◆ **Textauszug**:

--*--

Museen als Akteure des gesellschaftlichen Wandels: Was ist wirklich wichtig?

Aktualisiert: vor 7 Tagen

«Museums have the power to change the world around us!» Der Leitsatz der 26. Generalkonferenz von ICOM im August 2022 bringt es auf den Punkt: Museen sind integrale Bestandteile der Gesellschaft und Akteure für positive Veränderungen in ihrer Umgebung. Mit der Einforderung von Zugänglichkeit, Inklusion, Diversität und Partizipation in der neuen ICOM-Definition erhalten Museen konkrete Handlungsanweisungen und Ergebnisziele, wie sie ihre gesellschaftliche Relevanz erreichen und einen Beitrag zur Kohäsion leisten können.


Umfrage bei Museumsfachleuten

Welche Faktoren sind für diese Changeprozesse aus der Sicht von Museumsfachleuten am wichtigsten? Um Antworten darauf zu finden, habe ich im Herbst 2023 eine standardisierte Online-Umfrage im Rahmen einer Forschungsarbeit an der Berner Fachhochschule BFH durchgeführt. Die Einschätzung der 74 Teilnehmenden - mehrheitlich aus der deutschsprachigen Schweiz - geben Hinweise auf die Prioritäten und Herausforderungen, die Museen helfen, ihre gesellschaftliche Rolle ernst zu nehmen. Dieser Beitrag fasst die wichtigsten Erkenntnisse zusammen.

--*--

◆ **Extrahierte Einträge**:

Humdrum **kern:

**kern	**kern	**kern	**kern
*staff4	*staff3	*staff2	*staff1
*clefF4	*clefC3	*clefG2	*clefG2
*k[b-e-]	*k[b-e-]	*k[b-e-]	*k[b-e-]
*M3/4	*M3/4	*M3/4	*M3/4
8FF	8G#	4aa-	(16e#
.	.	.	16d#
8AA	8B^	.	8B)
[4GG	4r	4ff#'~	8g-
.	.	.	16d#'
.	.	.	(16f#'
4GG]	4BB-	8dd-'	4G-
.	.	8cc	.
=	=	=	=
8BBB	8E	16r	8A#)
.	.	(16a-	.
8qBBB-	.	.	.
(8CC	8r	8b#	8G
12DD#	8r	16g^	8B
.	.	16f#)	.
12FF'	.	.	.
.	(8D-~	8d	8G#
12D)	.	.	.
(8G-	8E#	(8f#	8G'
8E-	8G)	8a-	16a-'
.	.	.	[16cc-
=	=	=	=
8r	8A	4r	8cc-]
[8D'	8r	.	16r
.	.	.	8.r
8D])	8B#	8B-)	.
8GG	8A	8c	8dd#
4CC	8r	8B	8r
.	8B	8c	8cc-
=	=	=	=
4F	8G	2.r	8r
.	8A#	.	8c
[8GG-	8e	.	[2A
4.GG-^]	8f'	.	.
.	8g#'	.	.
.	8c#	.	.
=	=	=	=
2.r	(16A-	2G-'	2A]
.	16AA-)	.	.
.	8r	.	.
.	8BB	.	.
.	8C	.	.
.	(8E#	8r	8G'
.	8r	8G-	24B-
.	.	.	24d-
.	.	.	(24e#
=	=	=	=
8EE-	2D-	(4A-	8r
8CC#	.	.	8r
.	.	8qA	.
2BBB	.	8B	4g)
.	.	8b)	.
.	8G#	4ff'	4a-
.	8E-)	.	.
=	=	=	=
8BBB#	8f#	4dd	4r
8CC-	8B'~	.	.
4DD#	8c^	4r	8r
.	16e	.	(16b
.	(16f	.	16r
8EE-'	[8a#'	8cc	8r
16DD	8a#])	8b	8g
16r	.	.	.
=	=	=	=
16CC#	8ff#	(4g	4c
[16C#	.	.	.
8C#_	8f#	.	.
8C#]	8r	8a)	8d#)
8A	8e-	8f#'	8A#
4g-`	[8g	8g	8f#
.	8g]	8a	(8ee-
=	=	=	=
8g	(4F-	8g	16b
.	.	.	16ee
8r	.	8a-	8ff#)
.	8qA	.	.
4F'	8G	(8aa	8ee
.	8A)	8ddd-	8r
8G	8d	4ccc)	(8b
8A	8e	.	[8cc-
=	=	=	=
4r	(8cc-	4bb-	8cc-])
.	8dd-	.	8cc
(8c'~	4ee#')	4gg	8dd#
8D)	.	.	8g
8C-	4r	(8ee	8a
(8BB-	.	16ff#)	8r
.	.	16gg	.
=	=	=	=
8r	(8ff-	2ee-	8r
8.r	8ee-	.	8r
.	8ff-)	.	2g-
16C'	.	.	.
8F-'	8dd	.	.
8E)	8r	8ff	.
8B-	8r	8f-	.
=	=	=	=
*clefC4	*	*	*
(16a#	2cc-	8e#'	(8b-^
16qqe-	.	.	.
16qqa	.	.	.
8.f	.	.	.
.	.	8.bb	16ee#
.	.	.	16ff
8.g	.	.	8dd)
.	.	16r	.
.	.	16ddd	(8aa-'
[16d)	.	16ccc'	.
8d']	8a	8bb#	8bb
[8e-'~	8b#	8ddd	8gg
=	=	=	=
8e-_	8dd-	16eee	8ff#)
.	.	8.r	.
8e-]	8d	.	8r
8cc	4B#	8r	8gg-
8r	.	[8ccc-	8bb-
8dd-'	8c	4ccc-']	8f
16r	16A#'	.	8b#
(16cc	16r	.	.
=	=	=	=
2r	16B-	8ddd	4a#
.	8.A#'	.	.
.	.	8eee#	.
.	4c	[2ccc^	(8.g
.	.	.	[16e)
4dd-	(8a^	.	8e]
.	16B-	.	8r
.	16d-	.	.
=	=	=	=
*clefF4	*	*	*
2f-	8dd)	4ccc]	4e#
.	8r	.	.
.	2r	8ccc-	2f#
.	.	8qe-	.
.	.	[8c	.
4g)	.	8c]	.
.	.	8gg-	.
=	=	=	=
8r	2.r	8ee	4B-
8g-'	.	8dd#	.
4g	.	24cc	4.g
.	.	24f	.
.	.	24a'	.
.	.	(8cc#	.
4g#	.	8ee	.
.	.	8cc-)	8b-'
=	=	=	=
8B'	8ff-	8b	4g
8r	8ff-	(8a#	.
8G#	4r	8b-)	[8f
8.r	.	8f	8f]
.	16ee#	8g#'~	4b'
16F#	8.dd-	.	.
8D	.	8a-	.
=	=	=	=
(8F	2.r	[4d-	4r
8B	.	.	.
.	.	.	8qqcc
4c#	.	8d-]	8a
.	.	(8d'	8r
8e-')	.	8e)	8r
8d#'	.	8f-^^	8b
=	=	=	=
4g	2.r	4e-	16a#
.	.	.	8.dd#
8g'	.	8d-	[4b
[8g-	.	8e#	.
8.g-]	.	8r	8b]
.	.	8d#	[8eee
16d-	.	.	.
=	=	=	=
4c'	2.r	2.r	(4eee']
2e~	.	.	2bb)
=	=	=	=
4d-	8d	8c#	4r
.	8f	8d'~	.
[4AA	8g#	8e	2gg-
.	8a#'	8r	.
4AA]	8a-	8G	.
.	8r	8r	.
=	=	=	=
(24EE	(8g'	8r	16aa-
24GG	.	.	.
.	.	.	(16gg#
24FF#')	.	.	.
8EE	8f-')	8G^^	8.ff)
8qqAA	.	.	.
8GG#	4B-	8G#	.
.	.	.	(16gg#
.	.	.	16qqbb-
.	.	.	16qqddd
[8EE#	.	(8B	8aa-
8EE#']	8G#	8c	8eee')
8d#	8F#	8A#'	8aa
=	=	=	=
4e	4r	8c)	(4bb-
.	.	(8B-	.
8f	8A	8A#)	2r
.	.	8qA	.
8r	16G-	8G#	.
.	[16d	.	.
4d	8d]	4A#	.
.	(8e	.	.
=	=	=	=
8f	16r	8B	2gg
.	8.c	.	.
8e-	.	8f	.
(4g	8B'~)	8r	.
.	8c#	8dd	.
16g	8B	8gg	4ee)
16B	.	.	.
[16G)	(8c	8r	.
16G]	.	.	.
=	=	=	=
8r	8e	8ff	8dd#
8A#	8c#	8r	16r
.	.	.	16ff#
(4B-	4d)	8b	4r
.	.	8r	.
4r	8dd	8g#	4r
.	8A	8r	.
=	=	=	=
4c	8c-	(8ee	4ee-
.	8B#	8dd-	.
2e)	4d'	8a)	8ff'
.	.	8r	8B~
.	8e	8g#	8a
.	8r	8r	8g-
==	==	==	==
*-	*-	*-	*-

--*--

◆ **Ihre Aufgaben**:
• a. Beantworten Sie anhand des Textauszugs über Museen die folgenden Fragen:
(i) Wann fand die 26. Generalkonferenz von ICOM statt?
(ii) An welcher Hochschule wurde die Online-Umfrage im Rahmen einer Forschungsarbeit durchgeführt?
(iii) Wie viele Personen nahmen an der Umfrage teil?
• b. Stimmen die folgenden Aussagen mit dem Textauszug überein? Antworten Sie jeweils mit Ja oder Nein und belegen Sie Ihre Antwort mit einem wörtlichen Zitat.
(i) Die Umfrage wurde im Frühjahr 2023 durchgeführt.
(ii) Die neue ICOM-Definition fordert unter anderem Inklusion und Partizipation.
(iii) Die Teilnehmenden stammten mehrheitlich aus der französischsprachigen Schweiz.
Das Material stammt aus einer anderen Quelle als der Textauszug.

◆ **Vollständige Lösungen**:
• a.
(i) Die 26. Generalkonferenz von ICOM fand im August 2022 statt.
(ii) Die Online-Umfrage wurde an der Berner Fachhochschule BFH durchgeführt.
(iii) An der Umfrage nahmen 74 Personen teil.

• b.
(i) Nein: „im Herbst 2023“
(ii) Ja: „Mit der Einforderung von Zugänglichkeit, Inklusion, Diversität und Partizipation in der neuen ICOM-Definition“
(iii) Nein: „mehrheitlich aus der deutschsprachigen Schweiz“